LLM Based Security Framework for Chatbot Agents
| September 2024 | University of California San Diego |
Summary
AccessControl Agent reduces prompt-injection risk for tool-using agents. A separate LLM predicts which tools the user’s prompt needs and outputs an XML policy; a reference monitor enforces it so the agent may only call approved tools in that order.
Motivation
Agents that do email, Slack, and file tasks with broad access are vulnerable to prompt injection (e.g., a malicious email telling the agent to exfiltrate data). We wanted least privilege: the agent should only use tools in an order predicted from the user’s prompt only, not from untrusted content. So we split “what the user asked” (LLM → XML) from “what the agent may do” (reference monitor), and treat wrong tool or order as compromise and stop the agent.
Contributions
I created the reference monitor and integrated it with the AI agent; I wrote the code that converts the LLM’s XML file into the state tree used by the reference monitor. I also assisted in prompt engineering the LLM and defining the XML format, filmed the user demo, presented the final results, assisted with deliverables, and did a large portion of the debugging.
Stack
- LLMs: Meta Llama 3.2 (70B), OpenAI GPT 4o (XML generator and agent)
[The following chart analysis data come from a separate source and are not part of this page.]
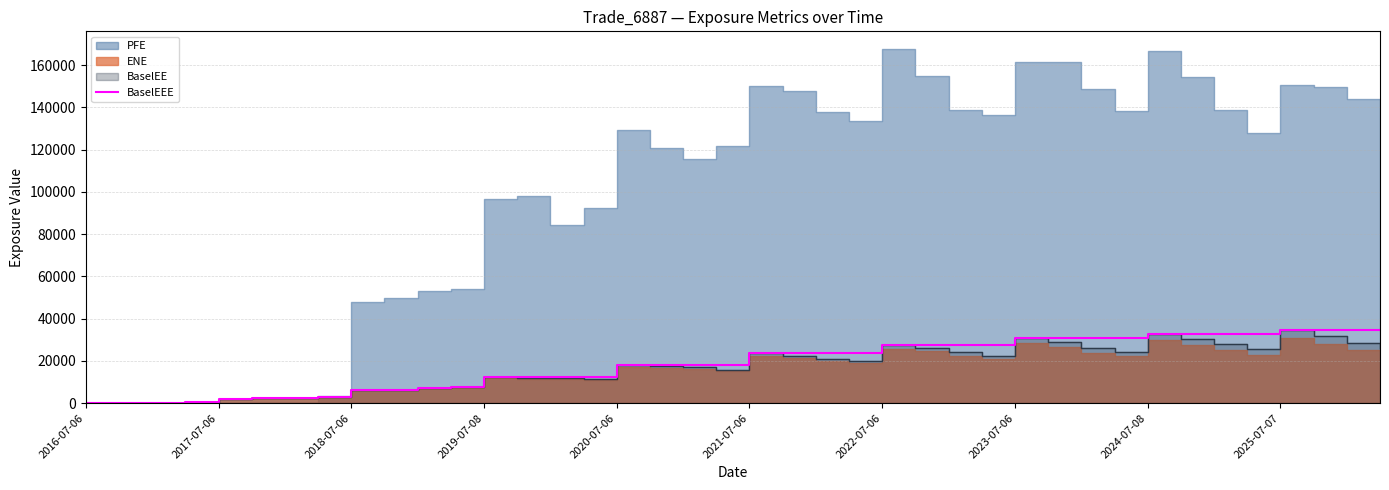

What is the value of the 32nd point from the left?

30704.4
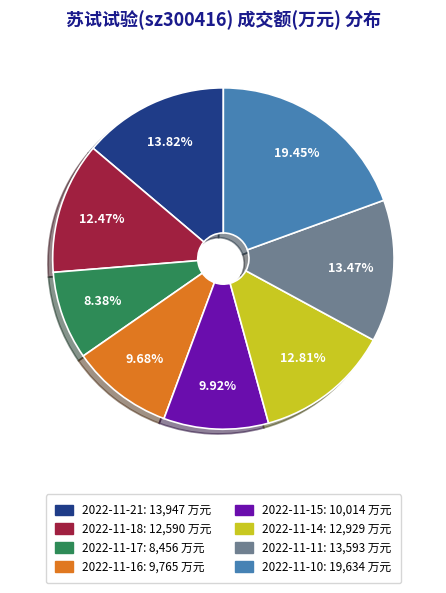

The 2022-11-21 slice represents 2% of the pie. True or false?

False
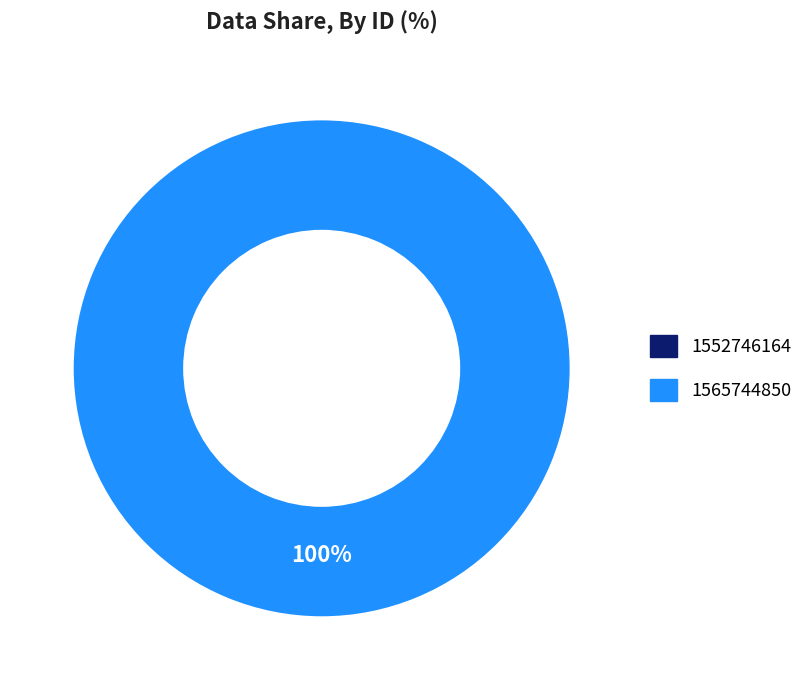

To the nearest percent, what percentage of the pie is 1565744850?

100%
- Agent: Function-calling agent; tools: Files, Slack, Gmail, Web
- Policy: Custom system prompts; XML state tree (Blocks, Nodes, Conditionals)
- Enforcement: Reference monitor parses XML, hooks calls, allows only next predicted call(s)
Challenge & approach
Problem: The agent sometimes chose a different call order than the LLM’s XML (e.g., get channels before send message), so correct behavior was sometimes blocked by the monitor.
Approach: Refined the agent’s system prompt for ordering and tool semantics; noted fine-tuning tool descriptions as future work. We evaluated on simple, single-tool, and complex/conditional prompts, and measured both “LLM correct” and “agent correct,” documenting where nondeterminism or formatting caused combined failures.
Highlights
- Privilege separation — LLM sees only the user prompt (no tools, no user data) and produces XML; agent sees untrusted data but is restricted by the monitor.
- XML state tree — Nodes (function + args), Blocks, Conditionals; monitor allows at most one next node (or two at conditionals) per step.
- Injection mitigation — Monitor caught many injections (e.g., 7/8 Llama, 3/13 GPT 4o); GPT 4o’s agent also resisted 10/13 on its own.